The apology from the Japanese government that would satisfy him would be directly given to the survivors but also in a “public way through media and television channels”, he said.
He said that if the Japanese government did not apologise in a way that helped the women, generations of Chinese people would continue to have anger and unforgiveness in their hearts for Japanese military war crimes and human rights violations before and during the second world war.
“I definitely have intense hatred for them because I’ve heard so many stories of suffering comfort women,” Zhang said.

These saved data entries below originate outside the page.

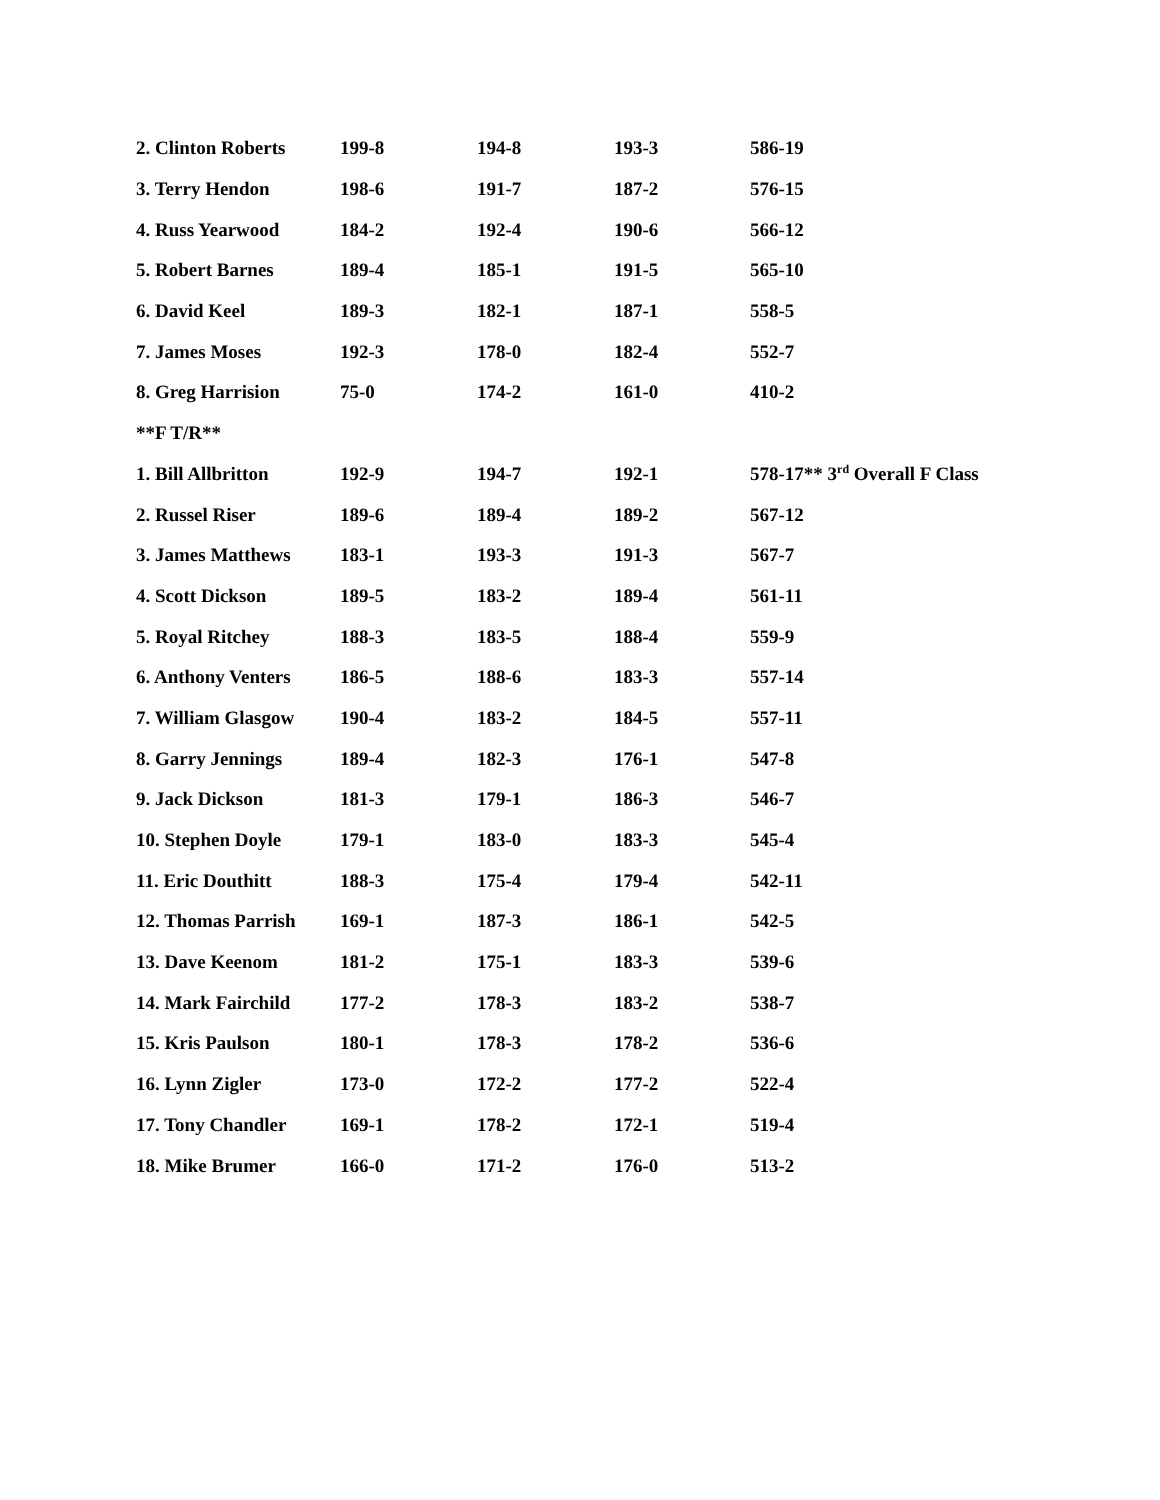| 2. Clinton Roberts | 199-8 | 194-8 | 193-3 | 586-19 |
| 3. Terry Hendon | 198-6 | 191-7 | 187-2 | 576-15 |
| 4. Russ Yearwood | 184-2 | 192-4 | 190-6 | 566-12 |
| 5. Robert Barnes | 189-4 | 185-1 | 191-5 | 565-10 |
| 6. David Keel | 189-3 | 182-1 | 187-1 | 558-5 |
| 7. James Moses | 192-3 | 178-0 | 182-4 | 552-7 |
| 8. Greg Harrision | 75-0 | 174-2 | 161-0 | 410-2 |
| **F T/R** | | | | |
| 1. Bill Allbritton | 192-9 | 194-7 | 192-1 | 578-17** 3<sup>rd</sup> Overall F Class |
| 2. Russel Riser | 189-6 | 189-4 | 189-2 | 567-12 |
| 3. James Matthews | 183-1 | 193-3 | 191-3 | 567-7 |
| 4. Scott Dickson | 189-5 | 183-2 | 189-4 | 561-11 |
| 5. Royal Ritchey | 188-3 | 183-5 | 188-4 | 559-9 |
| 6. Anthony Venters | 186-5 | 188-6 | 183-3 | 557-14 |
| 7. William Glasgow | 190-4 | 183-2 | 184-5 | 557-11 |
| 8. Garry Jennings | 189-4 | 182-3 | 176-1 | 547-8 |
| 9. Jack Dickson | 181-3 | 179-1 | 186-3 | 546-7 |
| 10. Stephen Doyle | 179-1 | 183-0 | 183-3 | 545-4 |
| 11. Eric Douthitt | 188-3 | 175-4 | 179-4 | 542-11 |
| 12. Thomas Parrish | 169-1 | 187-3 | 186-1 | 542-5 |
| 13. Dave Keenom | 181-2 | 175-1 | 183-3 | 539-6 |
| 14. Mark Fairchild | 177-2 | 178-3 | 183-2 | 538-7 |
| 15. Kris Paulson | 180-1 | 178-3 | 178-2 | 536-6 |
| 16. Lynn Zigler | 173-0 | 172-2 | 177-2 | 522-4 |
| 17. Tony Chandler | 169-1 | 178-2 | 172-1 | 519-4 |
| 18. Mike Brumer | 166-0 | 171-2 | 176-0 | 513-2 |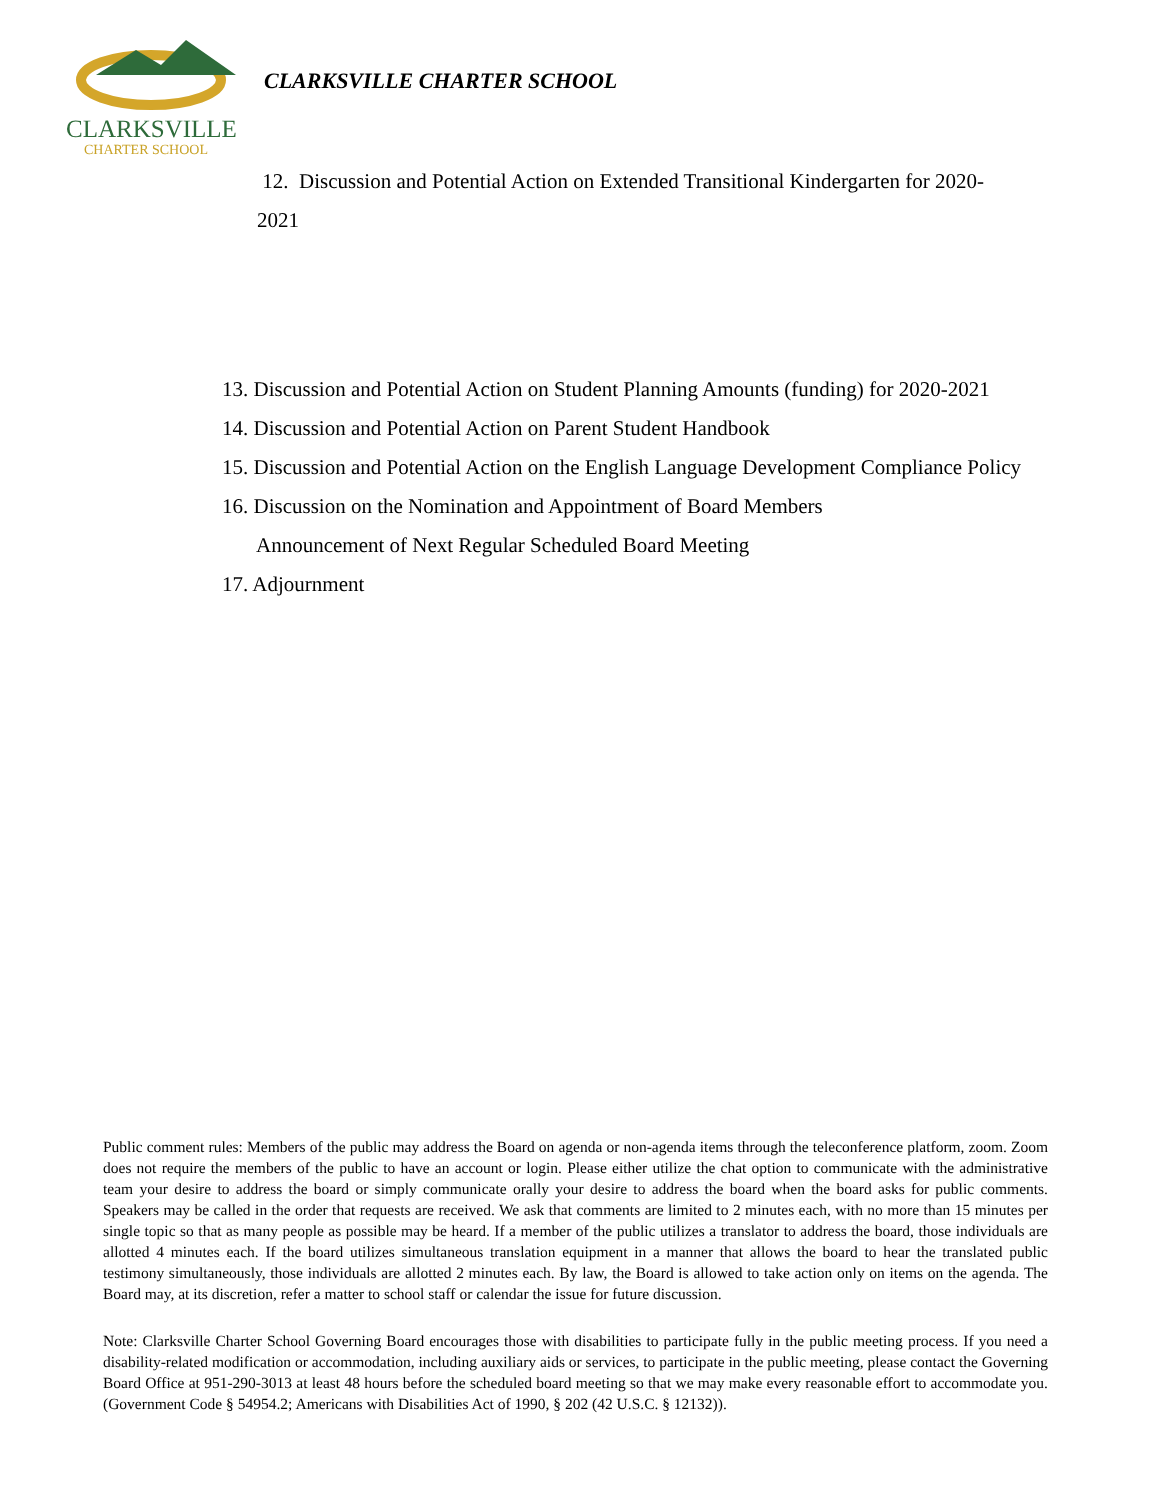CLARKSVILLE
CHARTER SCHOOL
CLARKSVILLE CHARTER SCHOOL
12. Discussion and Potential Action on Extended Transitional Kindergarten for 2020-2021
13. Discussion and Potential Action on Student Planning Amounts (funding) for 2020-2021
14. Discussion and Potential Action on Parent Student Handbook
15. Discussion and Potential Action on the English Language Development Compliance Policy
16. Discussion on the Nomination and Appointment of Board Members
Announcement of Next Regular Scheduled Board Meeting
17. Adjournment
Public comment rules: Members of the public may address the Board on agenda or non-agenda items through the teleconference platform, zoom. Zoom does not require the members of the public to have an account or login. Please either utilize the chat option to communicate with the administrative team your desire to address the board or simply communicate orally your desire to address the board when the board asks for public comments. Speakers may be called in the order that requests are received. We ask that comments are limited to 2 minutes each, with no more than 15 minutes per single topic so that as many people as possible may be heard. If a member of the public utilizes a translator to address the board, those individuals are allotted 4 minutes each. If the board utilizes simultaneous translation equipment in a manner that allows the board to hear the translated public testimony simultaneously, those individuals are allotted 2 minutes each. By law, the Board is allowed to take action only on items on the agenda. The Board may, at its discretion, refer a matter to school staff or calendar the issue for future discussion.
Note: Clarksville Charter School Governing Board encourages those with disabilities to participate fully in the public meeting process. If you need a disability-related modification or accommodation, including auxiliary aids or services, to participate in the public meeting, please contact the Governing Board Office at 951-290-3013 at least 48 hours before the scheduled board meeting so that we may make every reasonable effort to accommodate you. (Government Code § 54954.2; Americans with Disabilities Act of 1990, § 202 (42 U.S.C. § 12132)).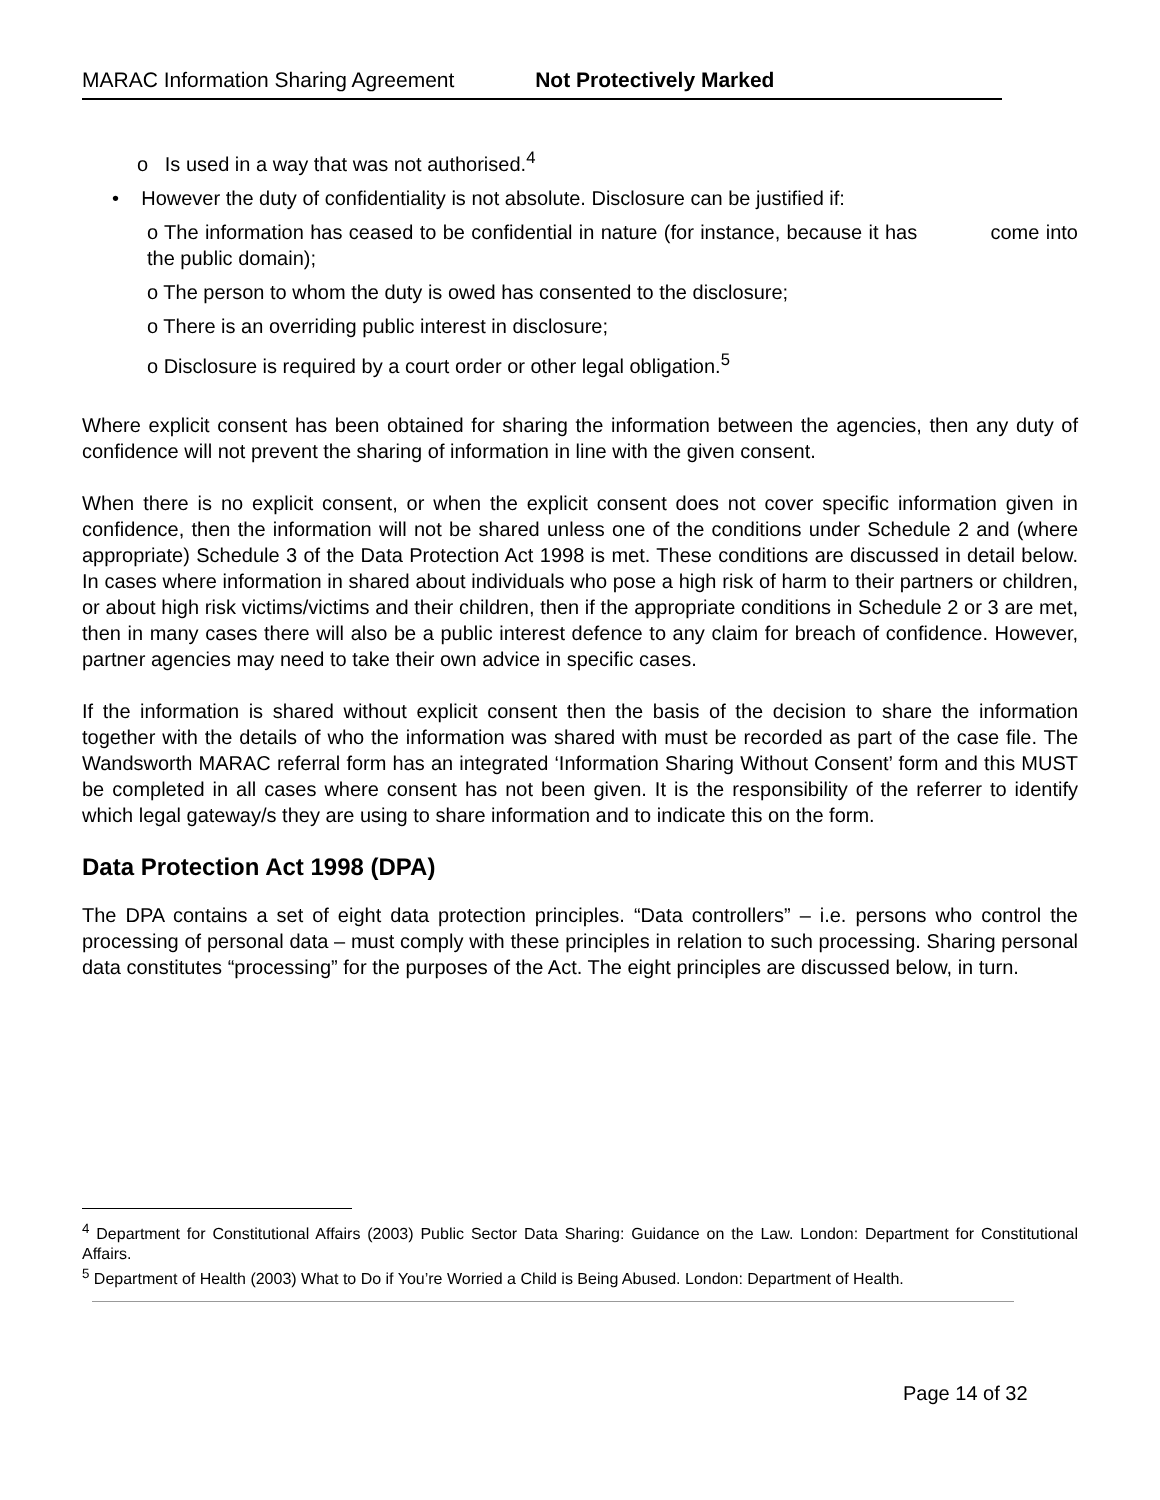MARAC Information Sharing Agreement Not Protectively Marked
o Is used in a way that was not authorised.<sup>4</sup>
• However the duty of confidentiality is not absolute. Disclosure can be justified if:
o The information has ceased to be confidential in nature (for instance, because it has come into the public domain);
o The person to whom the duty is owed has consented to the disclosure;
o There is an overriding public interest in disclosure;
o Disclosure is required by a court order or other legal obligation.<sup>5</sup>
Where explicit consent has been obtained for sharing the information between the agencies, then any duty of confidence will not prevent the sharing of information in line with the given consent.
When there is no explicit consent, or when the explicit consent does not cover specific information given in confidence, then the information will not be shared unless one of the conditions under Schedule 2 and (where appropriate) Schedule 3 of the Data Protection Act 1998 is met. These conditions are discussed in detail below. In cases where information in shared about individuals who pose a high risk of harm to their partners or children, or about high risk victims/victims and their children, then if the appropriate conditions in Schedule 2 or 3 are met, then in many cases there will also be a public interest defence to any claim for breach of confidence. However, partner agencies may need to take their own advice in specific cases.
If the information is shared without explicit consent then the basis of the decision to share the information together with the details of who the information was shared with must be recorded as part of the case file. The Wandsworth MARAC referral form has an integrated ‘Information Sharing Without Consent’ form and this MUST be completed in all cases where consent has not been given. It is the responsibility of the referrer to identify which legal gateway/s they are using to share information and to indicate this on the form.
Data Protection Act 1998 (DPA)
The DPA contains a set of eight data protection principles. “Data controllers” – i.e. persons who control the processing of personal data – must comply with these principles in relation to such processing. Sharing personal data constitutes “processing” for the purposes of the Act. The eight principles are discussed below, in turn.
<sup>4</sup> Department for Constitutional Affairs (2003) Public Sector Data Sharing: Guidance on the Law. London: Department for Constitutional Affairs.
<sup>5</sup> Department of Health (2003) What to Do if You’re Worried a Child is Being Abused. London: Department of Health.
Page 14 of 32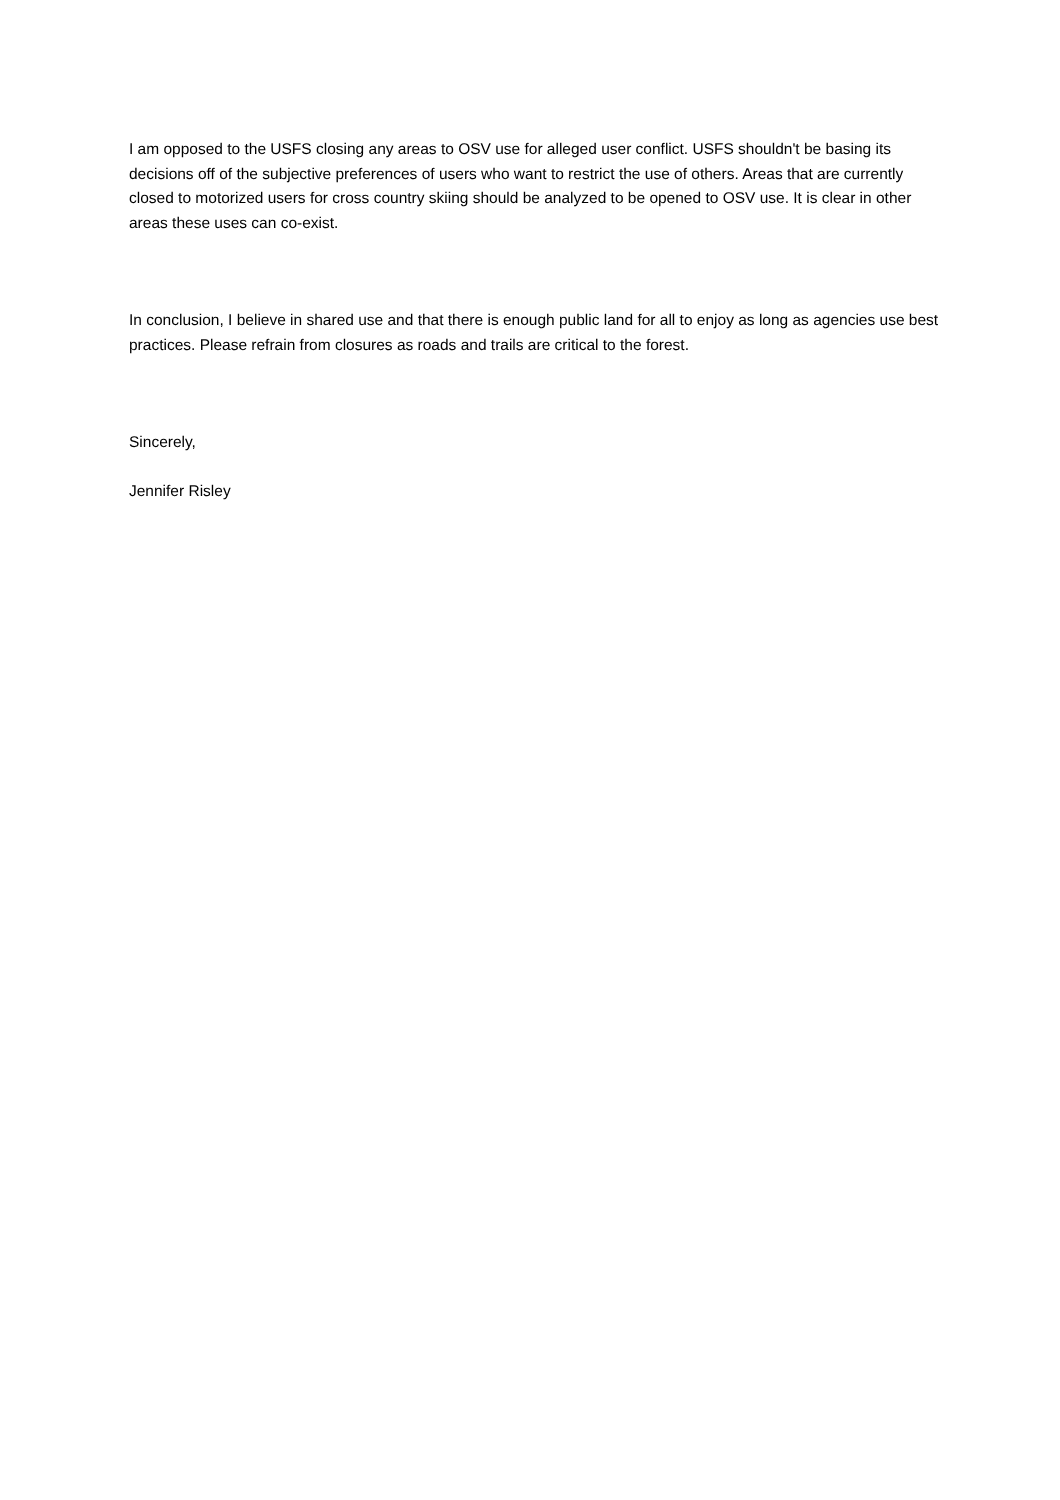I am opposed to the USFS closing any areas to OSV use for alleged user conflict. USFS shouldn't be basing its decisions off of the subjective preferences of users who want to restrict the use of others. Areas that are currently closed to motorized users for cross country skiing should be analyzed to be opened to OSV use. It is clear in other areas these uses can co-exist.
In conclusion, I believe in shared use and that there is enough public land for all to enjoy as long as agencies use best practices. Please refrain from closures as roads and trails are critical to the forest.
Sincerely,
Jennifer Risley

Bryan Druzin, law professor at Chinese University of Hong Kong, said: “Unlike Germany, Japan has never fully come to terms with its past. It is yet to explicitly acknowledge the tens of thousands of comfort women who were raped by soldiers of the Imperial Japanese Army before and during the second world war.”
Yoon Mee-hyang, co-chairwoman of the Korean Council for the Women Drafted for Military Sexual Slavery by Japan, said the 33 remaining survivors in South Korea – out of 237 who registered with the government – including some who were enslaved in China, wanted recognition of the Japanese government’s legal responsibility for sexual slavery under the Japanese military, and a formal apology.
“Unless past histories across Korea, China, and Japan are properly cleared, it will be difficult to form a future-oriented relationship between China and Japan,” she said. “The Japanese government’s recognition of past crimes and the fulfilment of its responsibilities will take some time, but I think it will eventually happen.”
In a speech two years ago, marking the 70th anniversary of Japan’s surrender, Japanese Prime Minister Shinzo Abe reaffirmed the “heartfelt apology for its actions during the war” offered by his predecessors but stopped short of directly mentioning the plight of comfort women and the Nanking massacre.
China says Japanese soldiers killed more than 300,000 people in the six-week massacre, which started on December 13, 1937, the day the Japanese captured the city, now known as Nanjing.
The Japanese government says it issued a sufficient apology through a statement in 1993 by then chief cabinet secretary Yohei Kono that acknowledged the Japanese authorities’ role in coercing the women.